Material for this exercise: Begin
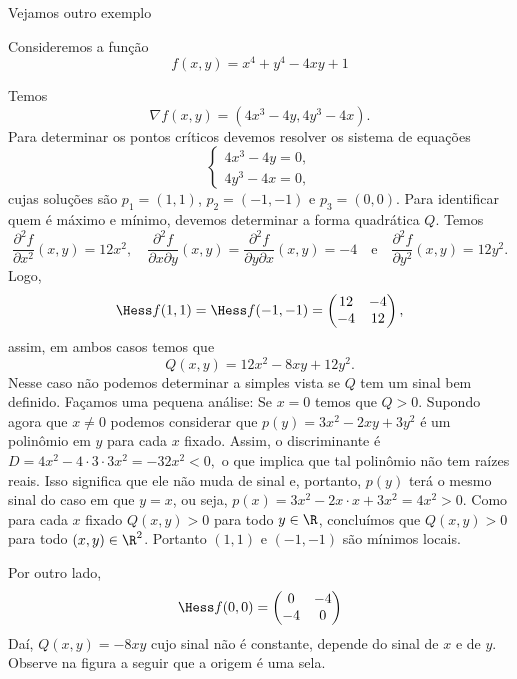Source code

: \pagebreak
Vejamos outro exemplo
\begin{example}{}{}
Consideremos a função
\begin{equation}\label{ilust_locais}
    f(x,y)=x^4+y^4 -4xy + 1
\end{equation} 

Temos
$$\nabla f (x,y) = (4x^3-4y,4y^3-4x).$$
Para determinar os pontos críticos devemos resolver os sistema de equações
$$\begin{cases}
    4x^3-4y=0,\\
    4y^3-4x=0,
\end{cases}$$
cujas soluções são $p_1=(1,1)$, $p_2=(-1,-1)$ e $p_3=(0,0)$. Para identificar quem é máximo e mínimo, devemos determinar a forma quadrática $Q$.
Temos 
$$\dfrac{\partial^2 f }{\partial x^2}(x,y)=12x^2,\quad 
\dfrac{\partial^2 f }{\partial x\partial y}(x,y)=\dfrac{\partial^2 f }{\partial y\partial x}(x,y)=-4 
\quad \mbox{e} \quad \dfrac{\partial^2 f }{\partial y^2}(x,y)=12 y^2.$$
Logo,
$$\Hess f(1,1)= \Hess f(-1,-1)=
\begin{pmatrix}
    12&-4\\
    -4&12
\end{pmatrix},$$
assim, em ambos casos temos que 
$$Q(x,y)=12x^2-8xy+12y^2.$$
Nesse caso não podemos determinar a simples vista se $Q$ tem um sinal bem definido. Façamos uma pequena análise:
Se $x=0$ temos que $Q>0$. Supondo agora que $x\neq 0 $ 
podemos considerar que $p(y)=3x^2-2xy+3y^2$ é um  polinômio em $y$ para cada $x$ fixado. Assim, o discriminante é 
$D= 4x^2 -4 \cdot 3 \cdot 3x^2 =-32 x^2<0,$ o que implica que tal polinômio não tem raízes reais. Isso significa que ele não muda de sinal e, portanto, $p(y)$ terá o mesmo sinal do caso em que $y=x$, ou seja, $p(x)=3x^2-2x\cdot x+3x^2=4x^2>0$. Como para cada $x$ fixado $Q(x,y)>0$ para todo $y\in\R$, concluímos que $Q(x,y)>0$ para todo $(x,y)\in\R^2$. Portanto $(1,1)$ e $(-1,-1)$ são mínimos locais. 

\medskip 

Por outro lado, 
$$\Hess f(0,0)= 
\begin{pmatrix}
    0&-4\\
    -4&0
\end{pmatrix}$$
Daí, 
$Q(x,y)=-8xy$ cujo sinal não é constante, depende do sinal de $x$ e de $y$. Observe na figura a seguir que a origem é uma sela. 



\end{example}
Material for this exercise: End
* To-do item
Collect every line from the records above that contains the word "partial".

* Response to the exercise
$$\dfrac{\partial^2 f }{\partial x^2}(x,y)=12x^2,\quad 
\dfrac{\partial^2 f }{\partial x\partial y}(x,y)=\dfrac{\partial^2 f }{\partial y\partial x}(x,y)=-4 
\quad \mbox{e} \quad \dfrac{\partial^2 f }{\partial y^2}(x,y)=12 y^2.$$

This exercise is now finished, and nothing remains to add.